Nie mniejszych emocji dostarcza Duet Joo. Młodzi artyści, znani z wiosennej, polskiej edycji programu Mam Talent, wprowadzają na arenę młodość i świeżość. Dynamiczne monocykle i spektakularna ekwilibrystyka na wałkach - oba numery świetnie przygotowane, na wysokim poziomie, prezentujące "cyrkowe mięso" - bez zbędnej kokieterii, bez sztucznego robienia show. Prawdziwe umiejętności, konkretne tricki i super numery, które dają widzom 120 % energii!
Ci sami artyści pojawiają się jeszcze w numerze komediowym "Restauracja", w którym nie do końca dysponowany kelner próbuje obsłużyć dystyngowaną damę. Niestety nie udaje się to zbyt dobrze, leje się szampan, w publiczność leci spaghetti... Na końcu jednak para wspólnie zbiera brawa od widowni.
Na arenie nie brakuje również cyrkowych maskotek. Jest niebieski i różowy Stitch. Ale nie jest to nudne, prymitywne przejście po arenie, ale mini show - Stitche tańczą, czasem trochę nieporadnie - wywracają się, potrzebują wsparcia obsługi technicznej, ale po chwili jeden z nich udowadnia, że jest prawdziwym artystą, ponieważ staje na głowie i tak kontynuuje swój taniec. Wszystko to w blasku różowo - niebieskich świateł. Co ciekawe - występ ten otwiera drugą część programu i nie jest dedykowany pod jakiekolwiek, tym bardziej płatne, zdjęcia z dziećmi.

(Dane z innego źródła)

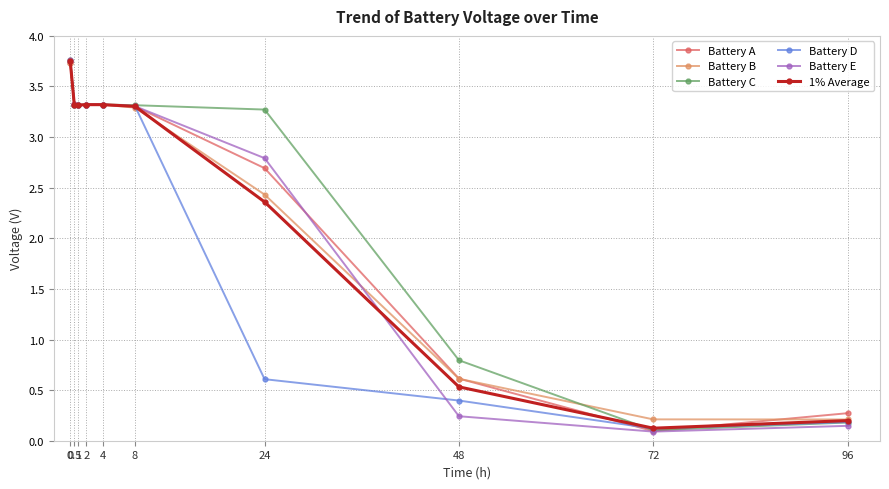

Which series has the widest spread of values?

Battery E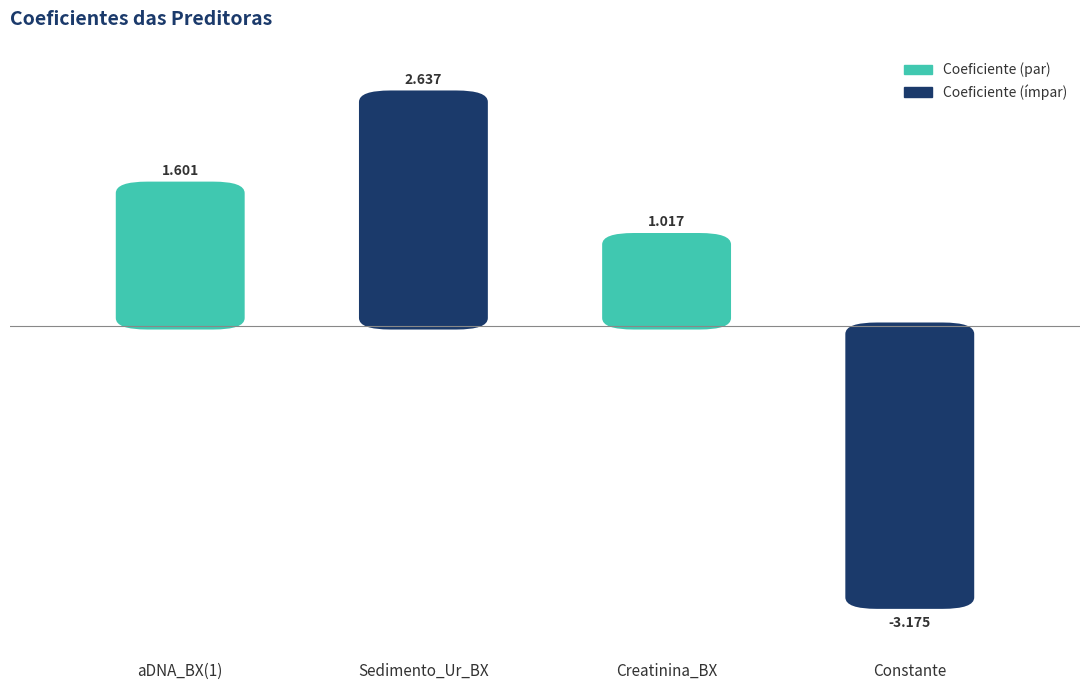

At which label does the data first exceed 1?

aDNA_BX(1)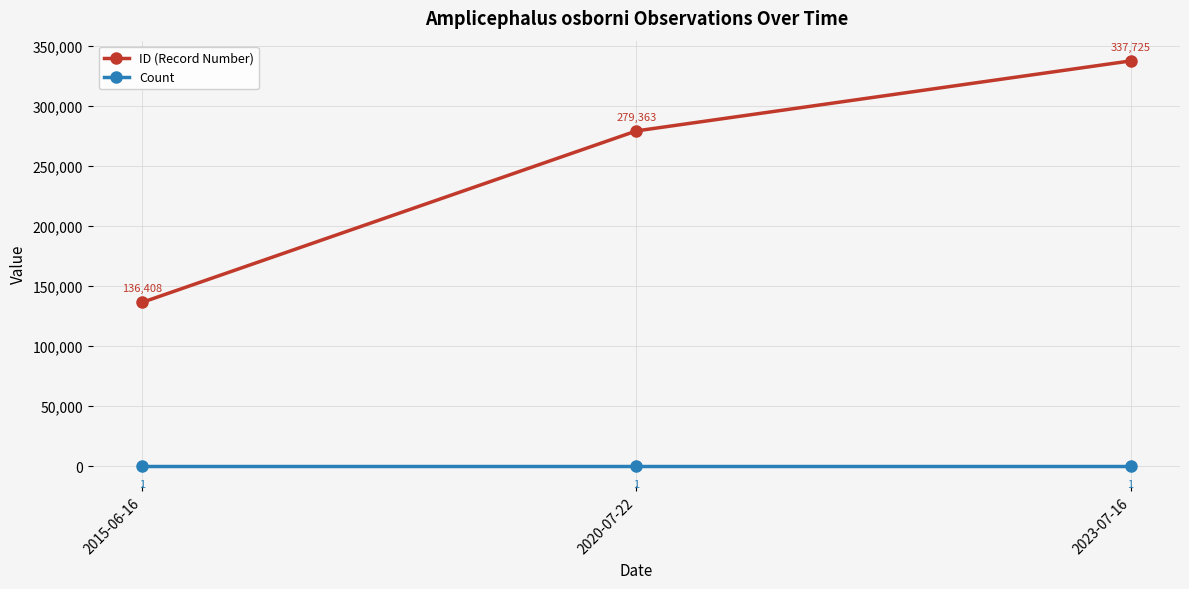

List the series in order of their overall mean, highest first.

ID (Record Number), Count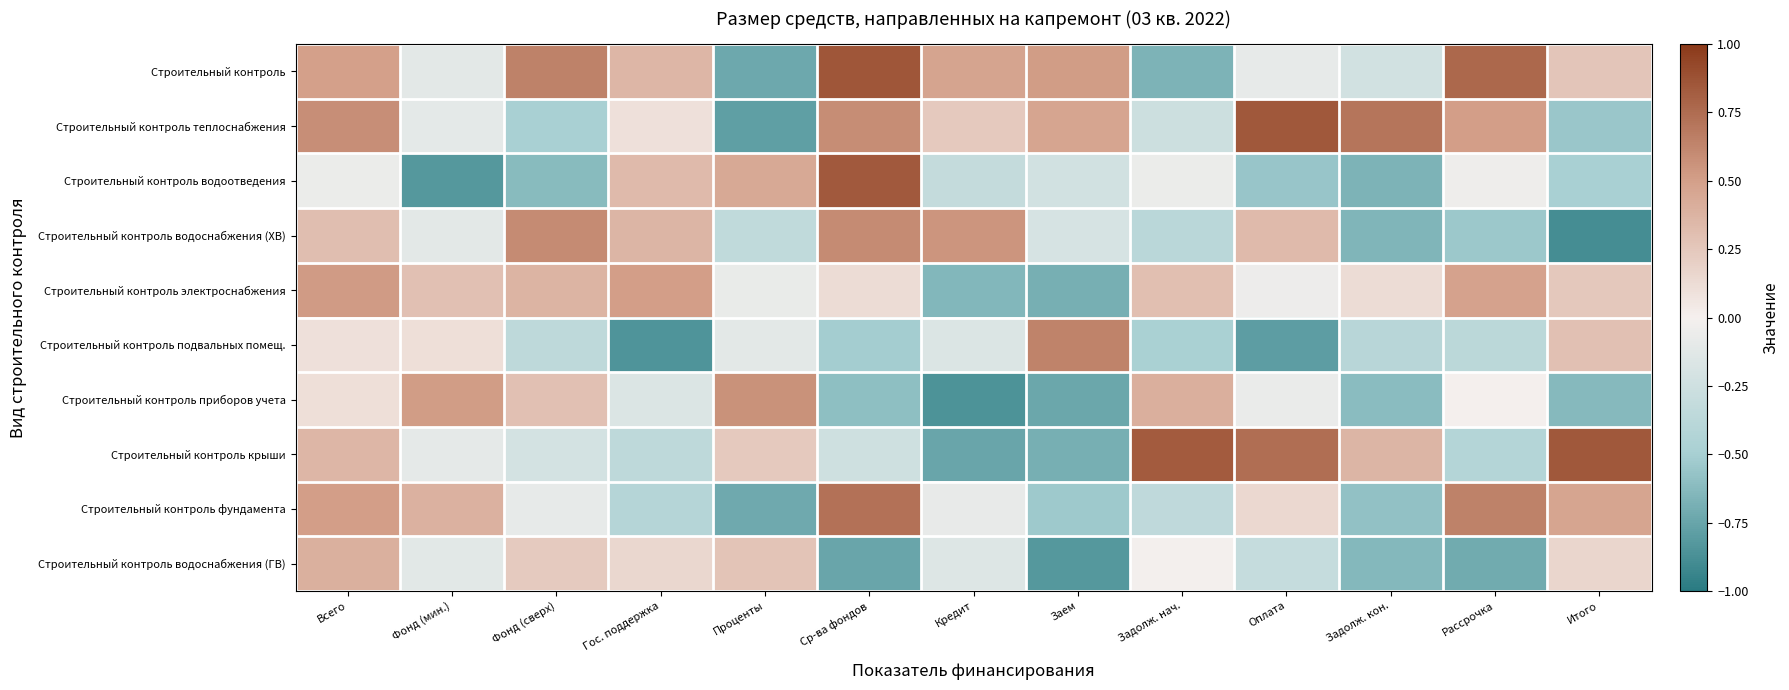

What is the difference between the highest and lowest values at Гос. поддержка?

1.3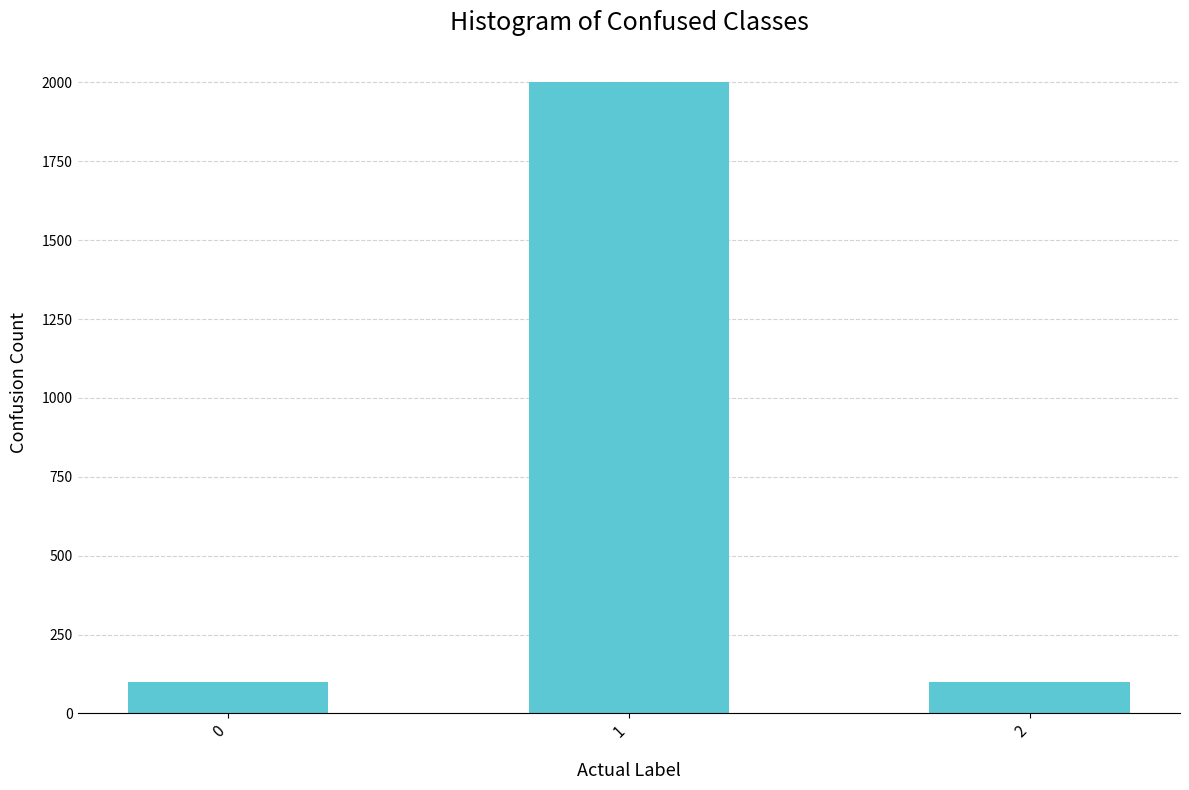

Is it true that the value at 2 is 25?

False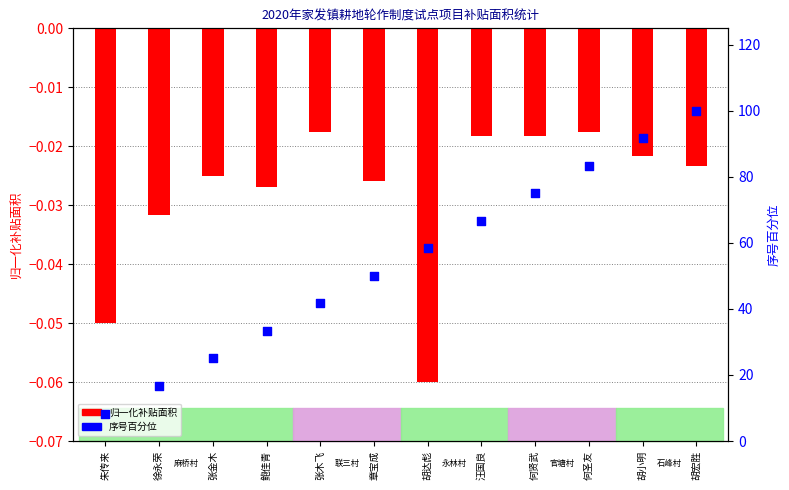

Is the value of 序号百分位 at 徐永荣 greater than the value of 补贴面积（亩） at 汪国良?

Yes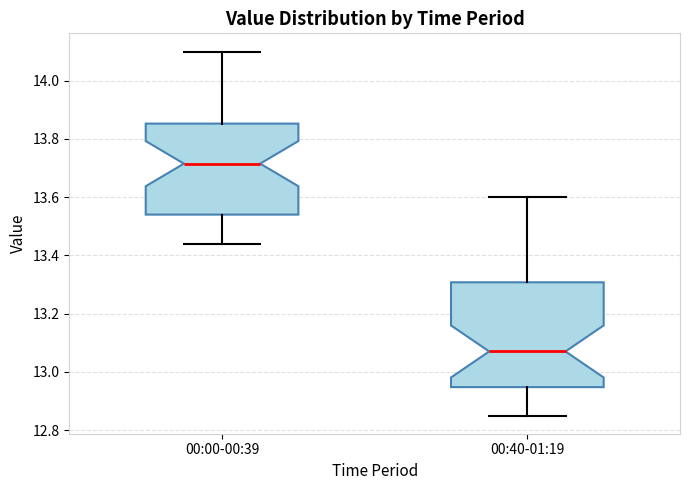

Reading left to right, read every box against the y-axis: the position of its median line, the range the box covers, and the ends of its whiskers. The values are not printed on the chart, so give them approximately, as read against the axis.

00:00-00:39: median 13.72, box 13.54 to 13.86, whiskers 13.44 to 14.10
00:40-01:19: median 13.08, box 12.94 to 13.30, whiskers 12.86 to 13.60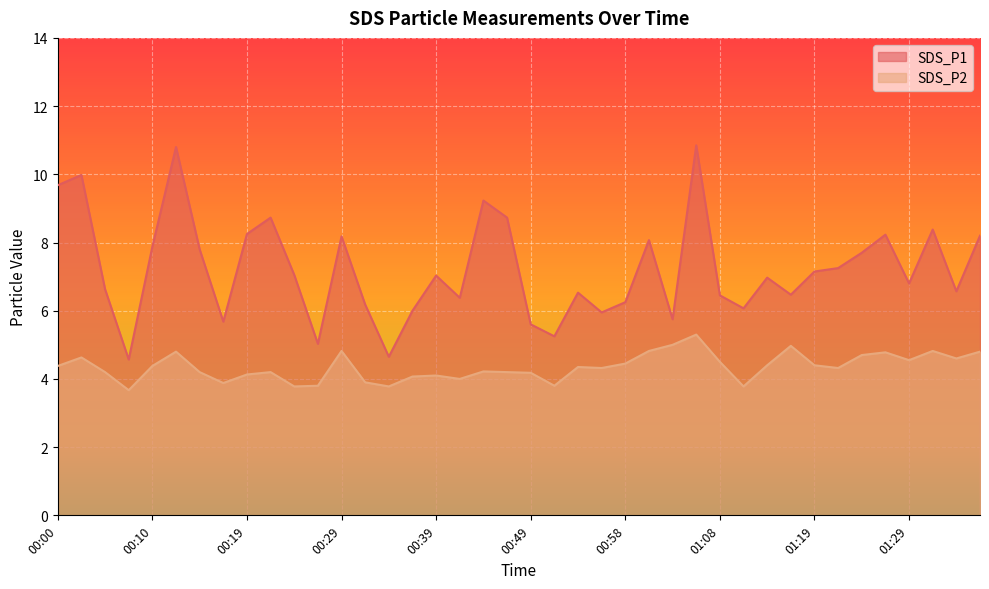

What is the smallest value displayed?

3.7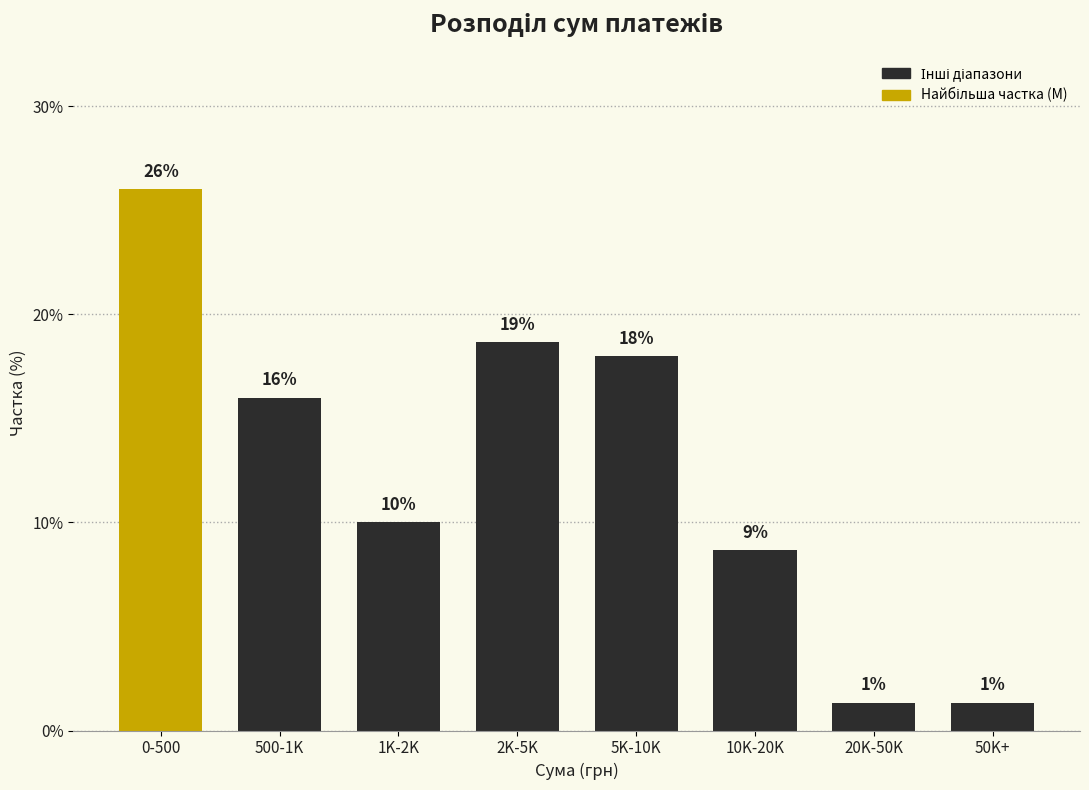

Which has a higher value, 2K-5K or 10K-20K?

2K-5K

Widzowie czescy i słowaccy są konserwatywni w kwestii klaunów, dlatego w Cirkus Biasini Joo pojawia się klasyczny klaun. Jest to zabieg trafiony, który nie wyprowadza widzów ze strefy komfortu i sprawia, że widzowie po prostu dobrze się bawią. Są dzwonki, jest fryzjer, indianin. Stare, dobre repryzy znane jeszcze z czasów komuny. Ma to swój klimat i urok i tak naprawdę, świetnie oddaje czeską duszę artystyczną.
Widowisko trwa 2 godziny. Jest kompletnie inne od reszty cyrków czeskich. Zresztą wśród ekip z tego kraju już od dłuższego czasu zauważa się silne tendencje do tworzenia widowisk w klimacie innym nić dotychczasowym. Wystarczy spojrzeć na Cirkus Lanik, a nawet Cirkus Humberto. To jest czeska dusza, niemiecka elegancja, słowiańska charyzma, do tego wszystkiego dodana szczypta cyganerii. Atmosfera niepowtarzalna i niespotykana nigdzie indziej.
Jak na pierwszy rok - Cirkus Biasini Joo zawiesza poprzeczkę wysoko. Tworzą go wspaniali, otwarci ludzie o ogromnym doświadczeniu cyrkowym. Jesteśmy przekonani, że w kolejnych sezonach cyrk ten będzie mocno inwestował w wygląd, a z czasem podniesie poziom jeszcze wyżej. Start jest bardzo dobry. Dziękujemy za te cyrkowe uniesienia!